▶ [PROBLEM REQUIREMENTS] Switch "researchers" to "scholars" in the part that opens with the line containing "# Statements on" and closes with the line containing "# References", then give back only those lines with nothing else changed.

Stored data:
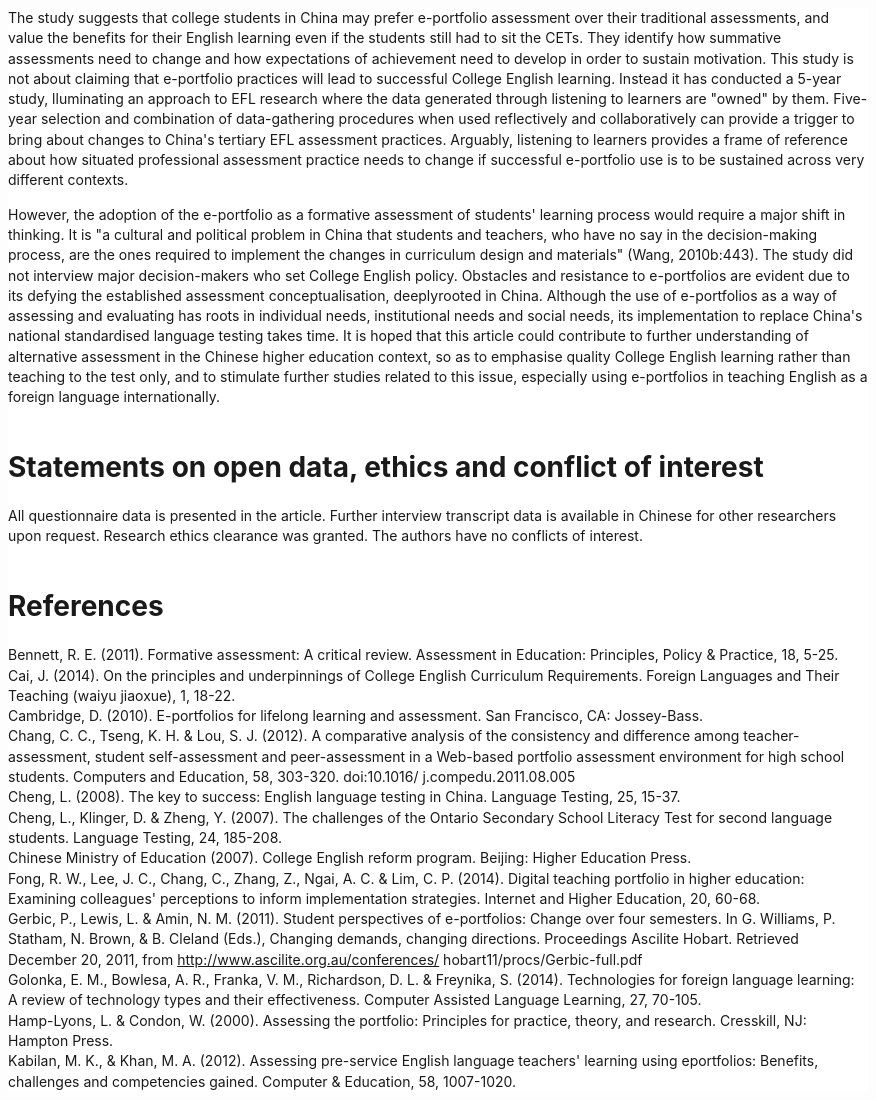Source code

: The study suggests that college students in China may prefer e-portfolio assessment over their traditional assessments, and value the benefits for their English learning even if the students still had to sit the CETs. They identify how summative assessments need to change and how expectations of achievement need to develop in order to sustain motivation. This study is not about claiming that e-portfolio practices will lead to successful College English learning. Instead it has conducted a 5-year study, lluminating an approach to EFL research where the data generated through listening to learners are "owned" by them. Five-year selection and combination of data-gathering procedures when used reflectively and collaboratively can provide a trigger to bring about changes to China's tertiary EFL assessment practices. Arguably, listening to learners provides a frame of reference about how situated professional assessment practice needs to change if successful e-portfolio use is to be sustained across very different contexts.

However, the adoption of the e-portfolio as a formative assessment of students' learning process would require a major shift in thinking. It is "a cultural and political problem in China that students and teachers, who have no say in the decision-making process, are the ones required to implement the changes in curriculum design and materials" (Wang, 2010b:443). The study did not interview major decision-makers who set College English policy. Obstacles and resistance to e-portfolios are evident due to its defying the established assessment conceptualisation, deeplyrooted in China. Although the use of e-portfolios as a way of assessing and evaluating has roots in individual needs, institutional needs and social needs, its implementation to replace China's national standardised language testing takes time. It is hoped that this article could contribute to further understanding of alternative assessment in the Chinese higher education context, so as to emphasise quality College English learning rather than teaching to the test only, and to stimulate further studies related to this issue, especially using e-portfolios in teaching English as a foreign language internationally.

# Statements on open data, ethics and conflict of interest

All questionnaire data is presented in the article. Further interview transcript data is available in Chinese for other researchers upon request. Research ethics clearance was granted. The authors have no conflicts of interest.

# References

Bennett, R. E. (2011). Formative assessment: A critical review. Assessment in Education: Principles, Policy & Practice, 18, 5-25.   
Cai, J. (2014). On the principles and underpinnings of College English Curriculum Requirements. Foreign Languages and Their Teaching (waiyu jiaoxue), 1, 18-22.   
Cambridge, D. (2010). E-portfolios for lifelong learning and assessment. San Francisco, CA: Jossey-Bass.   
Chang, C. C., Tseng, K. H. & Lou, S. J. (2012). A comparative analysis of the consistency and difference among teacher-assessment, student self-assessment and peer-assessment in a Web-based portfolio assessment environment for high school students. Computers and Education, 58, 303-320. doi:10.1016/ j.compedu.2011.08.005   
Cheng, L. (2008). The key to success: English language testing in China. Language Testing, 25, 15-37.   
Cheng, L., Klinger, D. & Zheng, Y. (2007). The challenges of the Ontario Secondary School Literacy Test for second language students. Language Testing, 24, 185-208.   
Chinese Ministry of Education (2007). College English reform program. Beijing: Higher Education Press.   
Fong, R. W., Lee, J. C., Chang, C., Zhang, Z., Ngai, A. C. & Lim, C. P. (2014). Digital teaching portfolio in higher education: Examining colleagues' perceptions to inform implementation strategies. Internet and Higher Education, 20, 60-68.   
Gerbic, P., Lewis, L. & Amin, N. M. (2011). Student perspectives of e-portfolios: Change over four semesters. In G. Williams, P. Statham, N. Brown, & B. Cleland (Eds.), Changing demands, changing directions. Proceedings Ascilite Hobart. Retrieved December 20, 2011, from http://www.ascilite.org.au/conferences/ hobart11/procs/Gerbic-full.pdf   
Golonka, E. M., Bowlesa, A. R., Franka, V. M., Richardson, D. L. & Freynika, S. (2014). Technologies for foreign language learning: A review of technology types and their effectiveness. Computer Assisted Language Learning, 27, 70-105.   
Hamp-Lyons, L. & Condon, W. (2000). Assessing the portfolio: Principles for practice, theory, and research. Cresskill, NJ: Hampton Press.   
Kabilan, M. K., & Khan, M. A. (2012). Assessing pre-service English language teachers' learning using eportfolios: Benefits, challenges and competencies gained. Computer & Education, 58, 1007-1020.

* * *

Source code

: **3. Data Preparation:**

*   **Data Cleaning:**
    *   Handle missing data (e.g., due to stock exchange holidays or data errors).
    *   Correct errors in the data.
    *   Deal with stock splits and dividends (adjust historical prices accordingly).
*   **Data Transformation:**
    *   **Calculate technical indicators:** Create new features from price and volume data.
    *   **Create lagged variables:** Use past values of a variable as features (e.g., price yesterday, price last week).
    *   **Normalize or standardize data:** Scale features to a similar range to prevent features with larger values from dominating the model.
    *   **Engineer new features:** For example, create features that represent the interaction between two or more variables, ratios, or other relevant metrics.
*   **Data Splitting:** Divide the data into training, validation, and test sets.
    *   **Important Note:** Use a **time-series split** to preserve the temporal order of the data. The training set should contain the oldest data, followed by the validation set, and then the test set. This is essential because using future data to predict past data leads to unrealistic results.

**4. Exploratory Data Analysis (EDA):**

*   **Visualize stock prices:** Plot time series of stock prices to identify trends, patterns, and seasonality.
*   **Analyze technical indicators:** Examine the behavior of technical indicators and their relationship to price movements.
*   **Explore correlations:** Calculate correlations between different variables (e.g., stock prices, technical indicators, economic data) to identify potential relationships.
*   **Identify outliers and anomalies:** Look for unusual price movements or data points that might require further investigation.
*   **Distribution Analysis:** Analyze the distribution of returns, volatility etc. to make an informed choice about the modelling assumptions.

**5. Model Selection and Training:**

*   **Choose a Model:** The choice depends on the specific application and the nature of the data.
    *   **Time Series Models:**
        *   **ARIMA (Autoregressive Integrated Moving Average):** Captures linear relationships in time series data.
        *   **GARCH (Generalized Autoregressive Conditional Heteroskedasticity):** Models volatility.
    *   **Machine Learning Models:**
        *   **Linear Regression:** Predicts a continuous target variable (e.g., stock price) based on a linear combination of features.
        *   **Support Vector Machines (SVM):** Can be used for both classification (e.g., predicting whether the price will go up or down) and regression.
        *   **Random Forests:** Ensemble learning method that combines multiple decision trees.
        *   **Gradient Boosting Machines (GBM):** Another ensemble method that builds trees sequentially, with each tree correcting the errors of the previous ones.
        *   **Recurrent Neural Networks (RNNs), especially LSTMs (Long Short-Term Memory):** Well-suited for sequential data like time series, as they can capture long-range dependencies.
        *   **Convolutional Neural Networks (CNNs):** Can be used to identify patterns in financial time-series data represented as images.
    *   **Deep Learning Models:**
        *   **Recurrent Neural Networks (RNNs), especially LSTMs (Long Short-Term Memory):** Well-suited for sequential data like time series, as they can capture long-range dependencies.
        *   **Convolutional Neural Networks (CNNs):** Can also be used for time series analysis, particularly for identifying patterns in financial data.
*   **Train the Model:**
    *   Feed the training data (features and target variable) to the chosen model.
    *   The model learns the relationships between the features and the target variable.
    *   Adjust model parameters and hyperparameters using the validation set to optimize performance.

▶ [REPLY]
# Statements on open data, ethics and conflict of interest

All questionnaire data is presented in the article. Further interview transcript data is available in Chinese for other scholars upon request. Research ethics clearance was granted. The authors have no conflicts of interest.

# References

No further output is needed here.